The first feeling is that there is, at last, a good air blowing. It is picked up in the operators’ speeches. Confidence in a more fulfilling 2015 can be gleaned from the less drawn-out smiles of operators, and after years of strongly negative signs, a result with a small positive sign is expected this year. Next year, the Italian boating market, according to estimates by the research office of the world’s largest shipyard, the Beneteau Group, estimates a round +5 percent. And usually French analysts are not wrong. But things in Italy could certainly be better next year, if only the tool that generated the boating boom in the early 2000s would restart: Italian nautical leasing. The figures of the zeroing of this financial instrument, which allows reducing the impact of VAT on the purchase value of a new boat, are merciless. Compared to 2007, when 2.5 billion had been disbursed (Assilea data), in 2013, six years later, the minus sign is 96 percent. It means that 100 million euros worth of nautical leases were disbursed in 2013. And for 2014, the banks’ purse strings remained closed. I put myself in the shoes of a buyer. But who makes him buy a boat “in cash” if thanks to nautical leasing he can spread the payments over time, without shelling out the principal right away, offsetting the interest with the VAT reduction that Italian nautical leasing allows? But there is also another negative influence on the boating market caused by the leasing stall, and it concerns the used boat market.

We have no official data to give you, but countless direct testimonies. The narrative is always the same, potential buyers of used boats with current leases, equipped with solid guarantees, have been refused to take over the contract. The reason for the refusal on the part of the leasing company, which, let us recall, owns the boat until the contract is terminated, is apparently unjustifiable. If the collateral is there why not give consent to take over the lease? The trade association, Assilea (Italian Leasing Association), is silent, indeed downplaying.
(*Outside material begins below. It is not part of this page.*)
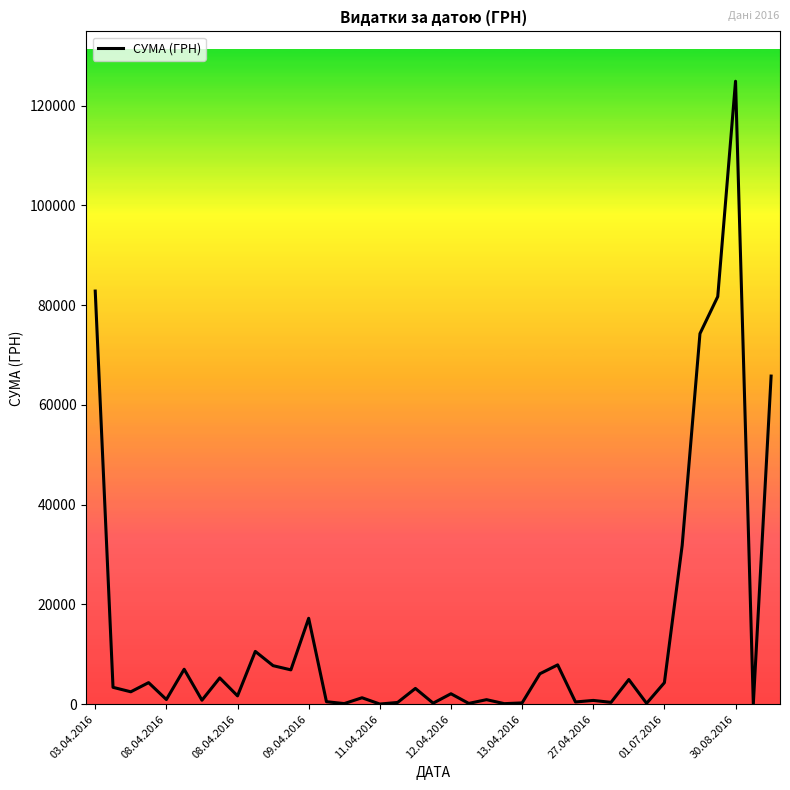

What is the maximum value shown in the chart?

124904.8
As justification for this situation, there is talk in the circles of a bank that has on its “backlog” and to be resold 500 boats in charge, the result of unpaid leases, in truth almost all of them motorboats. And this bank is not the only one. It means that the used boat market is clogged with thousands of used boats, the result of unpaid lease installments, charged to banks. Certainly a big problem, not least because banks are holding book values for these boats that are certainly higher than current market values, which have fallen violently in recent years. And so, for now, they keep them in their bellies, so as not to generate losses. But this situation, triggered by the crisis in our country, must be overcome. As has happened in other European countries. One thing is certain, unless the mechanism of purchasing boats through Italian boat leasing is reactivated, the domestic market will not rebound significantly.

Fortunately, the sailing world is driven by passion that can be suppressed but not quenched. And so, drawing up the summation of the past year, there is another positive sign: the great desire for long sailing. Just run through the numbers of Italy’s major “offshore” regattas: record participation in the Middle Sea Race, the most challenging of the Mediterranean races (608 miles) with 122 boats at the start; as many as 206 boats at the start of the Giraglia (243 miles) not to mention 135 boats at the 151-mile race and 115 at the Brindisi Corfu. Who knows what would happen if obtaining the tonnage certificate, that set of boat and sail measurements used to obtain the so-called “rating,” that magic number that allows boats of different sizes and shapes to compete in a final ranking on an equal footing, were further simplified. For example, to see a 10-meter cruising/racing boat compete with a 20-meter racing super-monster. And perhaps to win, despite arriving at the finish line hours and hours later. One step toward simplification was taken by Mike Irvin, head of IRC Tonnage Regulations, who designed a universal measurement system (thus having the boat tared only once), which would then allow racing under any regulation. The system is called UMS (Universal Measurement System). is a good idea.